Californians who want their state to secede from the US can now start collecting signatures to place a “Calexit” initiative on the 2018 ballot, after California Secretary of State Alex Padilla cleared the proposed initiative to begin collecting signatures this week.
A campaign committee, Yes California Independence Committee, has been around for at least two years, but the election of President Donald Trump only saw increased momentum for the so-called Calexit cause, Los Angeles Times reported.
He lost California by more than 4 million votes, fuelling interest in a Calexit ? a play on the UK’s “Brexit” campaign that saw Britain’s voters decide to leave the European Union.
California Secretary of State’s office announced that the group could begin collecting signatures on Thursday.
The group needs 585,407 signatures from registered voters over the next 180 days to qualify for the ballot.
“If the 2018 ballot initiative passes, it would force a 2019 statewide special election asking voters if they want California to become an independent country,” it said.
If at least half of registered voters participate in that vote, with at least 55 per cent of those voting to approve, the results would be treated as California’s declaration of independence, the paper said.
“California loses [by] being a part of America culturally and financially,” said Marcus Ruiz Evans, one of the campaign’s founders. “It could be a nation all its own, everybody knows that.

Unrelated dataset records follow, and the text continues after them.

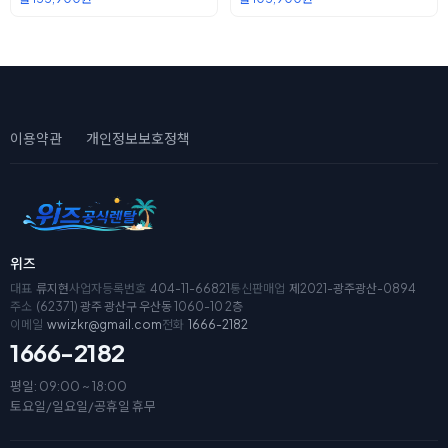
이용약관
개인정보보호정책
위즈
대표
류지현
사업자등록번호
404-11-66821
통신판매업
제2021-광주광산-0894
주소
(62371) 광주 광산구 우산동 1060-10 2층
이메일
wwizkr@gmail.com
전화
1666-2182
1666-2182
평일: 09:00 ~ 18:00
토요일/일요일/공휴일 휴무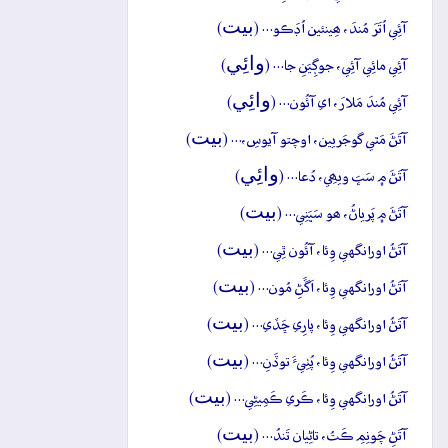
بيت
آئِي اُتَرَ مُندَ، ھِينئين اُڊَڪو… (
)
وائِي
آئِي مائِي آئِي، جوڳِيَنِ جا… (
)
وائِي
آئِي مُندَ مَلارَ، اي آئُون… (
)
بيت
آتَڻَ مَٿي گوجَريين، اوچتو آيوسِ،… (
)
وائِي
آتَڻَ ۾ سَڀَ ويھِي، دُعا… (
)
بيت
آتَڻَ ۾ پَرياڻُ، ھو سَڀَنِي… (
)
بيت
آتَڻُ اورانگهي وِئا، آئُون ٿِي… (
)
بيت
آتَڻُ اورانگهي وِئا، اَڱَڻِ مُون… (
)
بيت
آتَڻُ اورانگهي وِئا، پارِي ڇَڏي… (
)
بيت
آتَڻُ اورانگهي وِئا، پُٺِيءَ توڏَنِ… (
)
بيت
آتَڻُ اورانگهي وِئا، ڪَري ڪَمِيڻِي… (
)
بيت
آتَڻِ چَونِمِ ڪَتُ، تاڻِيان تَندُ… (
)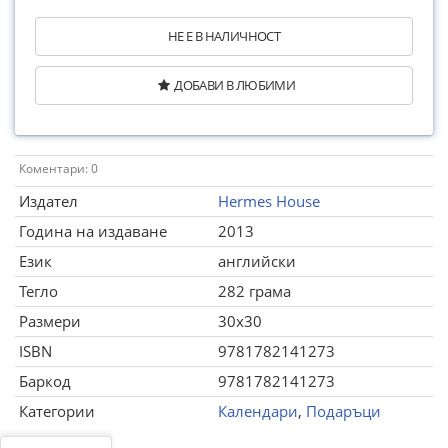
НЕ Е В НАЛИЧНОСТ
ДОБАВИ В ЛЮБИМИ
Коментари: 0
Издател
Hermes House
Година на издаване
2013
Език
английски
Тегло
282 грама
Размери
30x30
ISBN
9781782141273
Баркод
9781782141273
Категории
Календари
,
Подаръци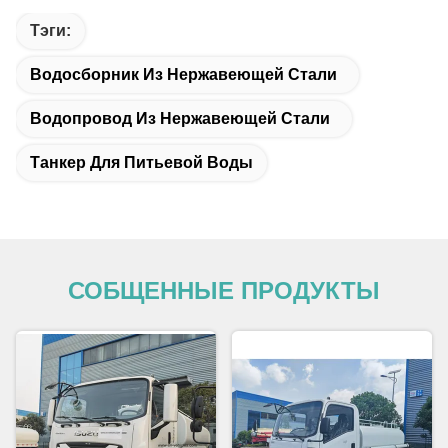
Тэги:
Водосборник Из Нержавеющей Стали
Водопровод Из Нержавеющей Стали
Танкер Для Питьевой Воды
СОБЩЕННЫЕ ПРОДУКТЫ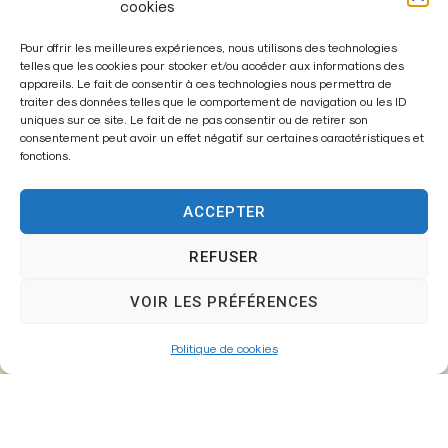
cookies
Pour offrir les meilleures expériences, nous utilisons des technologies
telles que les cookies pour stocker et/ou accéder aux informations des
appareils. Le fait de consentir à ces technologies nous permettra de
traiter des données telles que le comportement de navigation ou les ID
Enregistrer mon nom, mon e-mail et mon site dans le
uniques sur ce site. Le fait de ne pas consentir ou de retirer son
navigateur pour mon prochain commentaire.
consentement peut avoir un effet négatif sur certaines caractéristiques et
fonctions.
ACCEPTER
A
l
REFUSER
t
VOIR LES PRÉFÉRENCES
e
r
Politique de cookies
n
a
t
i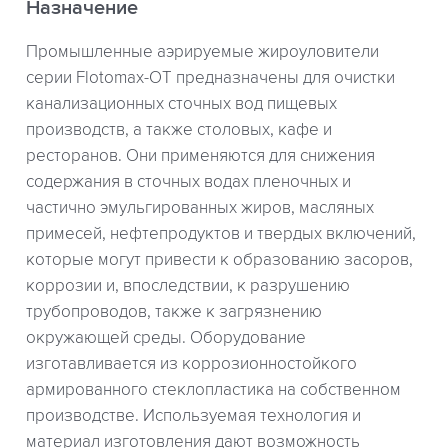
Назначение
Промышленные аэрируемые жироуловители
серии Flotomax-OT предназначены для очистки
канализационных сточных вод пищевых
производств, а также столовых, кафе и
ресторанов. Они применяются для снижения
содержания в сточных водах пленочных и
частично эмульгированных жиров, масляных
примесей, нефтепродуктов и твердых включений,
которые могут привести к образованию засоров,
коррозии и, впоследствии, к разрушению
трубопроводов, также к загрязнению
окружающей среды. Оборудование
изготавливается из коррозионностойкого
армированного стеклопластика на собственном
производстве. Используемая технология и
материал изготовления дают возможность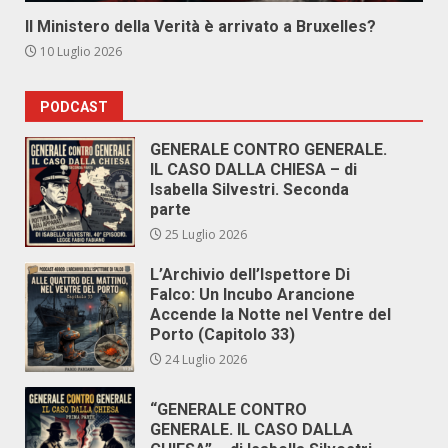
Il Ministero della Verità è arrivato a Bruxelles?
10 Luglio 2026
PODCAST
GENERALE CONTRO GENERALE.
IL CASO DALLA CHIESA – di
Isabella Silvestri. Seconda
parte
25 Luglio 2026
L’Archivio dell’Ispettore Di
Falco: Un Incubo Arancione
Accende la Notte nel Ventre del
Porto (Capitolo 33)
24 Luglio 2026
“GENERALE CONTRO
GENERALE. IL CASO DALLA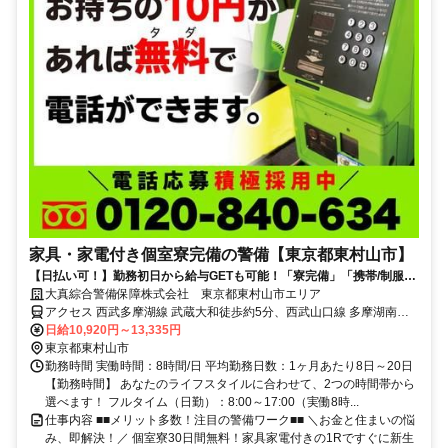
家具・家電付き個室寮完備の警備【東京都東村山市】
【日払い可！】勤務初日から給与GETも可能！「寮完備」「携帯/制服貸
与」ですぐ働ける★直行直帰OK★
大真綜合警備保障株式会社 東京都東村山市エリア
アクセス 西武多摩湖線 武蔵大和徒歩約5分、西武山口線 多摩湖南口
徒歩約13分、西武新宿線 東村山西口徒歩約25分 東京都東村山市エリ
日給10,920円～13,335円
ア(東村山駅、久米川駅、新秋津駅、武蔵大和駅)
東京都東村山市
勤務時間 実働時間：8時間/日 平均勤務日数：1ヶ月あたり8日～20日
【勤務時間】 あなたのライフスタイルに合わせて、2つの時間帯から
選べます！ フルタイム（日勤）：8:00～17:00（実働8時...
仕事内容 ■■メリット多数！注目の警備ワーク■■ ＼お金と住まいの悩
み、即解決！／ 個室寮30日間無料！家具家電付きの1Rですぐに新生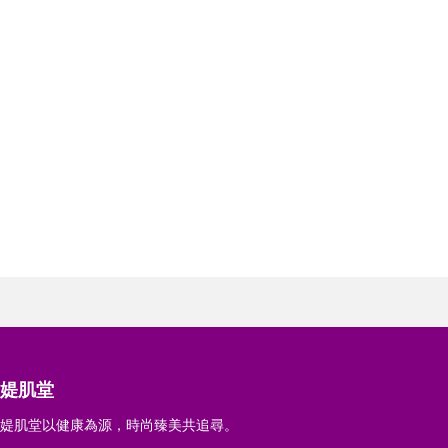
媞肌堂
媞肌堂以健康為源，時尚臻美共追尋。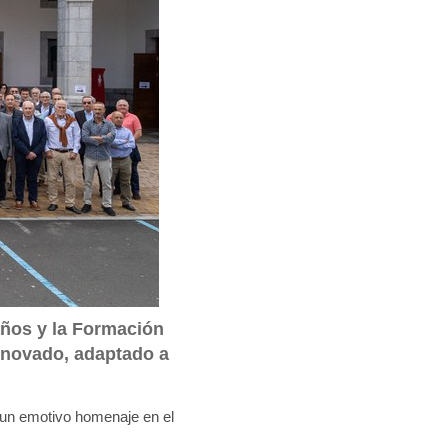
años y la Formación
enovado, adaptado a
 un emotivo homenaje en el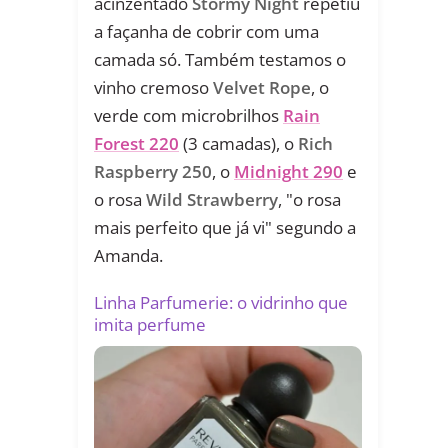
acinzentado
Stormy Night
repetiu
a façanha de cobrir com uma
camada só. Também testamos o
vinho cremoso
Velvet Rope
, o
verde com microbrilhos
Rain
Forest 220
(3 camadas), o
Rich
Raspberry 250
, o
Midnight 290
e
o rosa
Wild Strawberry
, "o rosa
mais perfeito que já vi" segundo a
Amanda.
Linha Parfumerie: o vidrinho que
imita perfume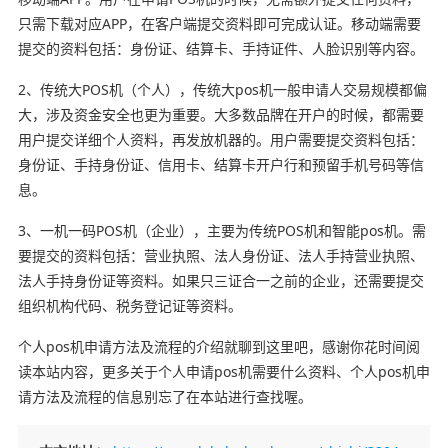
只需下载对应APP，在客户端提交资料即可完成认证。移动端需要
提交的资料包括：身份证、结算卡、手持证件、人脸识别等内容。
2、传统大POS机（个人），传统大pos机一般申请人交易规模都偏
大，涉及资金安全也更为重要。大多数品牌在开户的时候，都需要
用户提交详细个人资料，再发放机器的。用户需要提交资料包括：
身份证、手持身份证、信用卡、结算卡开户行和预留手机号码等信
息。
3、一机一码POS机（企业），主要为传统POS机和智能pos机。需
要提交的资料包括：营业执照、法人身份证、法人手持营业执照、
法人手持身份证等资料。如果只三证合一之前的企业，还需要提交
组织机构代码、税务登记证等资料。
个人pos机申请方法及流程的介绍就聊到这里吧，感谢你花时间阅
读本站内容，更多关于个人申请pos机需要什么资料、个人pos机申
请方法及流程的信息别忘了在本站进行查找喔。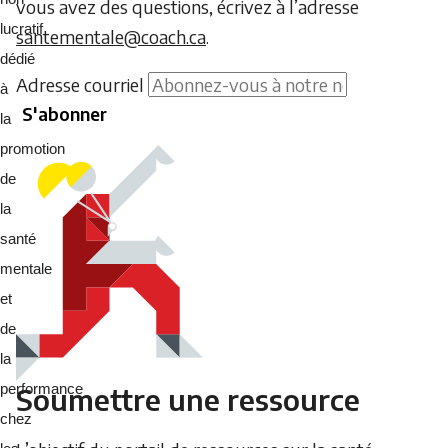
vous avez des questions, écrivez à l’adresse
lucratif
santementale@coach.ca
.
dédié
Ne
Adresse courriel
à
S'abonner
saisissez
la
aucun
promotion
texte
de
dans
la
ce
santé
champ.
mentale
et
de
la
Soumettre une ressource
performance
chez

The only question is if they want to break off.”
It’s unclear how the group will collect the required signatures from registered voters over the next 180 days to qualify for the ballot.
Supporters first proposed a ballot measure to the state attorney general?s office in November.
According to a summary prepared by the state attorney general, if the measure got onto the ballot and passed, it would repeal clauses in the California Constitution stating that the state is an “inseparable part of the United States” and that the US Constitution is the “supreme law of the land,” the Los Angeles Times reported.
It’s not clear whether a California secession would be handled by the federal government, even if the state’s voters approved it.